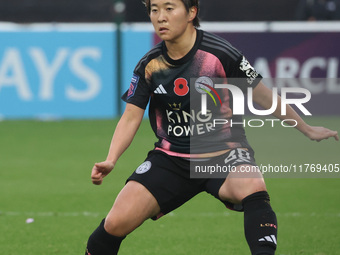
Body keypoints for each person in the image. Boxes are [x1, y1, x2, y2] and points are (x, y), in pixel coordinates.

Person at [84, 0, 339, 254]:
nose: (160, 17)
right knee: (115, 224)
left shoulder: (221, 53)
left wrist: (306, 128)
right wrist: (111, 159)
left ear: (191, 13)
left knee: (252, 185)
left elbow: (263, 96)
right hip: (171, 159)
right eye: (154, 10)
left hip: (224, 154)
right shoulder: (149, 65)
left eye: (169, 8)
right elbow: (131, 116)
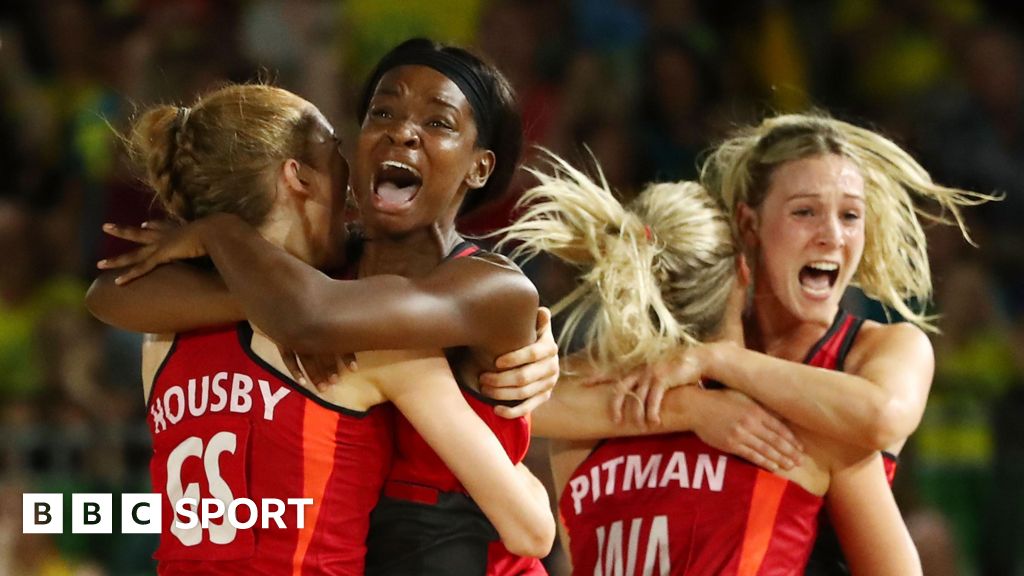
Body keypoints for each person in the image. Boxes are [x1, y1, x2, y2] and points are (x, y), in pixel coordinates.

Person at [89, 39, 557, 574]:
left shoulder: (485, 286)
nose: (402, 131)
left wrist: (219, 236)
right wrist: (267, 300)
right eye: (382, 112)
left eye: (438, 122)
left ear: (479, 167)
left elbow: (311, 314)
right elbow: (108, 294)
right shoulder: (327, 300)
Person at [602, 112, 998, 574]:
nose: (832, 235)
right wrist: (695, 410)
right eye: (805, 212)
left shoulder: (887, 347)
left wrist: (724, 362)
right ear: (749, 224)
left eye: (850, 216)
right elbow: (551, 404)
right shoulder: (699, 336)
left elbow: (881, 416)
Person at [497, 150, 922, 575]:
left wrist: (695, 401)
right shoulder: (807, 425)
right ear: (744, 270)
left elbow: (505, 399)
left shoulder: (585, 426)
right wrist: (698, 405)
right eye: (806, 211)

• **ABOUT THIS EXERCISE**: Please output the entries above exactly, leaving out every picture.

• **EXERCISE RESPONSE**:
Body keypoints for each person in the image. Boxes are [x1, y1, x2, y2] and points are (x, y), in pixel coordinates.

Person at [84, 0, 339, 254]:
nose: (160, 17)
right knee: (115, 224)
left shoulder: (221, 53)
left wrist: (306, 128)
right wrist: (111, 159)
left ear: (191, 13)
left knee: (252, 185)
left elbow: (263, 96)
right hip: (171, 159)
right eye: (154, 10)
left hip: (224, 154)
right shoulder: (149, 65)
left eye: (169, 8)
right elbow: (131, 116)
Body keypoints for each person in the image. Boxes are [x1, y1, x2, y2] and points are (x, y), in pixel coordinates.

Person at [89, 39, 557, 574]:
left shoulder: (485, 286)
nose: (402, 131)
left wrist: (219, 236)
right wrist: (267, 300)
right eye: (382, 112)
left eye: (438, 122)
left ear: (479, 167)
left elbow: (311, 314)
right elbow: (108, 294)
right shoulder: (327, 300)
Person at [602, 112, 998, 574]:
nose: (832, 235)
right wrist: (695, 410)
right eye: (805, 212)
left shoulder: (887, 347)
left wrist: (724, 362)
right ear: (749, 224)
left eye: (850, 216)
right elbow: (551, 404)
right shoulder: (699, 336)
left elbow: (881, 416)
Person at [497, 150, 922, 575]:
left wrist: (695, 401)
right shoulder: (807, 425)
right ear: (744, 270)
left elbow: (505, 399)
left shoulder: (585, 426)
right wrist: (698, 405)
right eye: (806, 211)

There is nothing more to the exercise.